**Selected passage:**
● ● ● ● ● ● ●
“We Three Kings”, original title “Three Kings of Orient”, also known as “We Three Kings of Orient Are” or “The Quest of the Magi”, is a Christmas carol that was written by John Henry Hopkins Jr. in 1857. At the time of composing the carol, Hopkins served as the rector of Christ Episcopal Church in Williamsport, Pennsylvania, and he wrote the carol for a Christmas pageant in New York City. It was the first widely popular Christmas carol written in America. You can hear it here
We Three Kings of Orient are, Bearing gifts we traverse afar, Field and fountain, Moor and mountain, Following yonder Star.
Star of Wonder, Star of Night, Star with Royal Beauty bright, Westward leading, Still proceeding, Guide us to Thy perfect Light.
Gaspard: 2. Born a King on Bethlehem plain, Gold I bring to crown Him again, King for ever, Ceasing never Over us all to reign.
Melchior: 3. Frankincense to offer have I, Incense owns a Deity nigh: Prayer and praising All men raising, Worship Him God on High.
Balthazar: 4. Myrrh is mine; its bitter perfume Breathes a life of gathering gloom;— Sorrowing, sighing, Bleeding, dying, Sealed in the stone-cold tomb.
● ● ● ● ● ● ●
**Required work:**
• 1. Echo the stretch of the carol text from "Star of Wonder, Star" through "the stone-cold tomb.".
• 2. Please arrange the rows from the line containing "State the rotational" through the line containing "The tachometer shows 200rpm" as a numbered list, leaving out blank lines and the pictures.
The carol text and the rows after it are unrelated.

**Provided entries:**
● ● ● ● ● ● ●
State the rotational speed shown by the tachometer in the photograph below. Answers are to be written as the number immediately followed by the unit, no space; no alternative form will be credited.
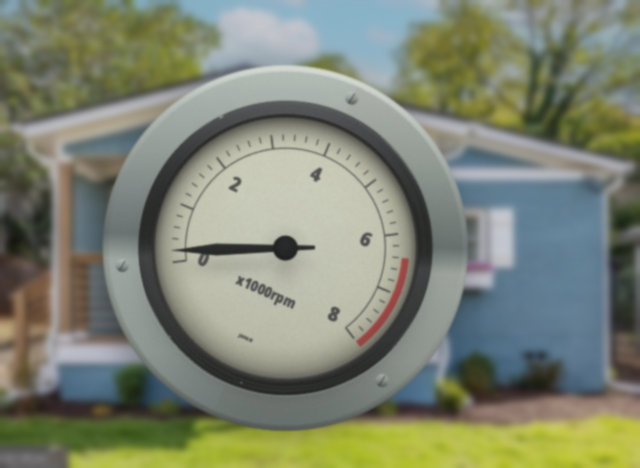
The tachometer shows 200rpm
● ● ● ● ● ● ●
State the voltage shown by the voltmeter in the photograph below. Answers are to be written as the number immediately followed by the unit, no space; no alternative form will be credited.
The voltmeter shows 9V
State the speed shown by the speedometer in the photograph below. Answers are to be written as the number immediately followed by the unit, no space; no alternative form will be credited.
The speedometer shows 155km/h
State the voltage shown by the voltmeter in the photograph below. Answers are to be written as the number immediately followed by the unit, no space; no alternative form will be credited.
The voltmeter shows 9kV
● ● ● ● ● ● ●
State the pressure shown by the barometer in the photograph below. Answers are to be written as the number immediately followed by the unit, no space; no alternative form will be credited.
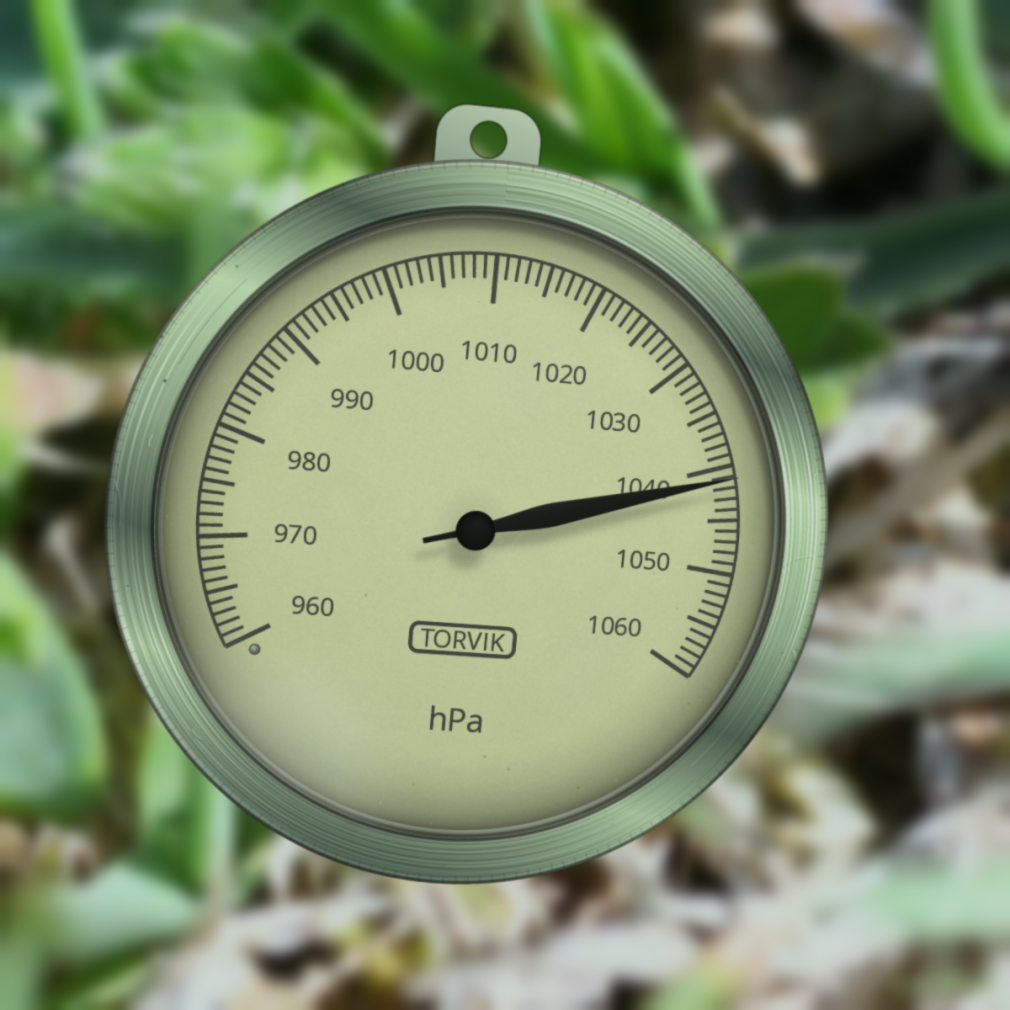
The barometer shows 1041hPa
● ● ● ● ● ● ●
**Your responses:**
• 1.
Star of Wonder, Star of Night, Star with Royal Beauty bright, Westward leading, Still proceeding, Guide us to Thy perfect Light.
Gaspard: 2. Born a King on Bethlehem plain, Gold I bring to crown Him again, King for ever, Ceasing never Over us all to reign.
Melchior: 3. Frankincense to offer have I, Incense owns a Deity nigh: Prayer and praising All men raising, Worship Him God on High.
Balthazar: 4. Myrrh is mine; its bitter perfume Breathes a life of gathering gloom;— Sorrowing, sighing, Bleeding, dying, Sealed in the stone-cold tomb.

• 2.
1. State the rotational speed shown by the tachometer in the photograph below. Answers are to be written as the number immediately followed by the unit, no space; no alternative form will be credited.
2. The tachometer shows 200rpm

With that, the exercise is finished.